The experience of having a self (or a subjective point of view) informs and colors literally everything we think, see, and feel. And yet what, exactly, is a self? Is it the unchanging essence of who we are as individuals? Or is it the historically contingent product of ever-changing cultural and political forces (like the media, gender norms, and ideologies about race, to name just a few)? Or, perhaps, is the belief that we have a self just one big illusion, as the Buddha suggested millennia ago and as modern philosophers and scientists have argued in their own different ways more recently? In this class, we’ll explore the deep mystery of human existence that we call “the self” or “subjectivity,” looking at various attempts to capture, represent, and explain it (even escape it!). Our investigations will be wide-ranging, looking at examples from literature, philosophy, religion, and psychology. Works we’ll study include: Tim O’Brien’s The Things They Carried, Toni Morrison’s Beloved, and Ruth Ozeki’s A Tale for the Time Being, and theoretical writings on the self by Plato, Thoreau, and Jean-Paul Sartre among others. Students who genuinely find the experience of the self puzzling and fascinating will get the most out of this class.

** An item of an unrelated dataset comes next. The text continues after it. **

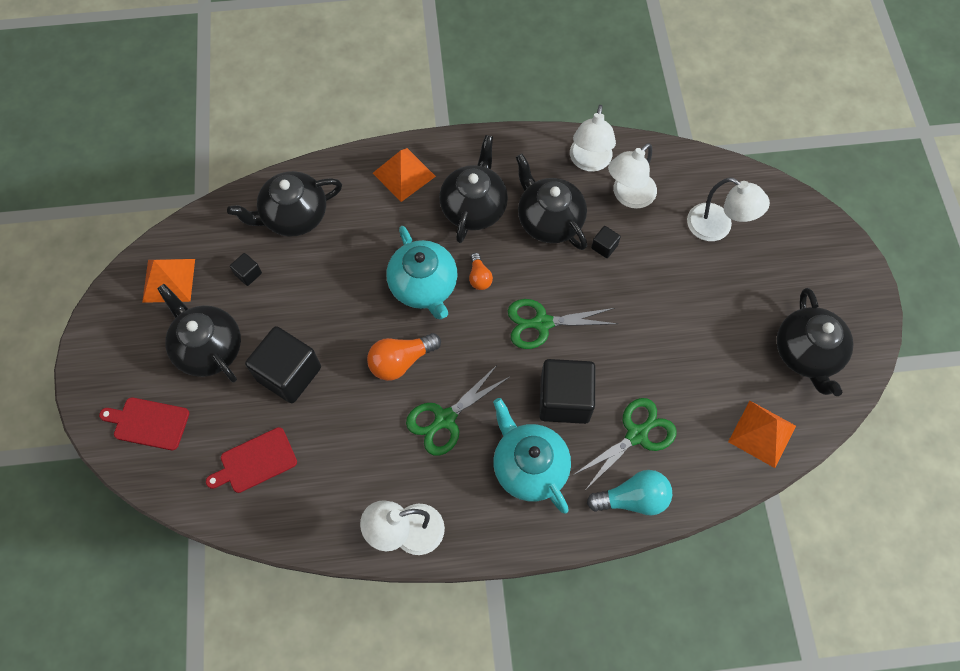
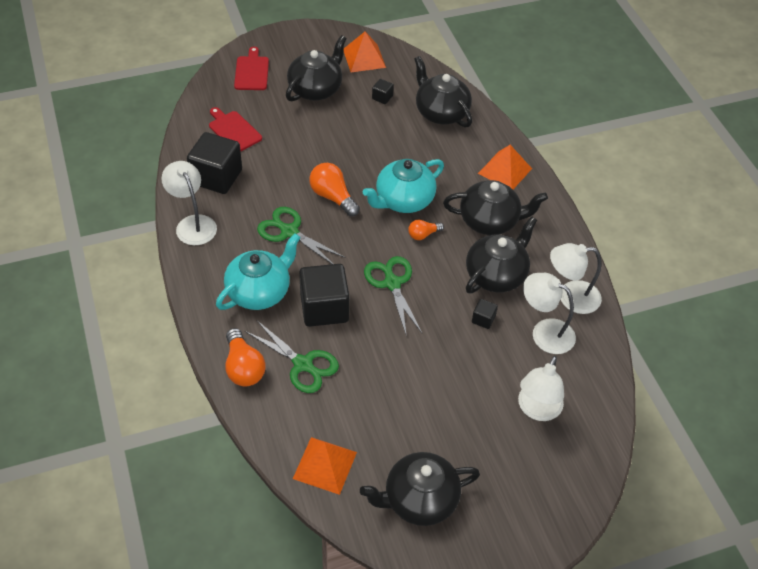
camera: 75 degrees right, 15 degrees down
black cube [245,326,321,403] -> black cube moved to [187,132,242,194]
turquoise light bulb [587,470,672,515] -> orange light bulb [225,328,266,386]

Bring an open mind about what it is to have a mind in the first place.
The Class: Format: seminar; This seminar will be taught as a hybrid seminar. About once a week, the entire class will meet as a group (on Zoom, most likely). The rest of the time we'll meet in smaller (7 student) discussion groups (in-person, with remote students participating via Zoom). Details of the format can't be worked out until registration is done, but this is the general plan.
Limit: 14
Expected: 14
Class#: 5183
Grading: yes pass/fail option, no fifth course option
Requirements/Evaluation: four essays totaling 16 pages; active class participation; participation in other short writing assignments (there will be lots of free writing!)
Prerequisites: none
Enrollment Preferences: first-year students who have not taken or placed out of a 100-level ENGL course
Distributions: Division I Writing Skills
WS Notes: Four essays (ranging in length from 3-6 pages long) in multiple drafts, adding up to 16 pages total. Students will receive from the instructor timely comments on their writing skills, with suggestions for improvement.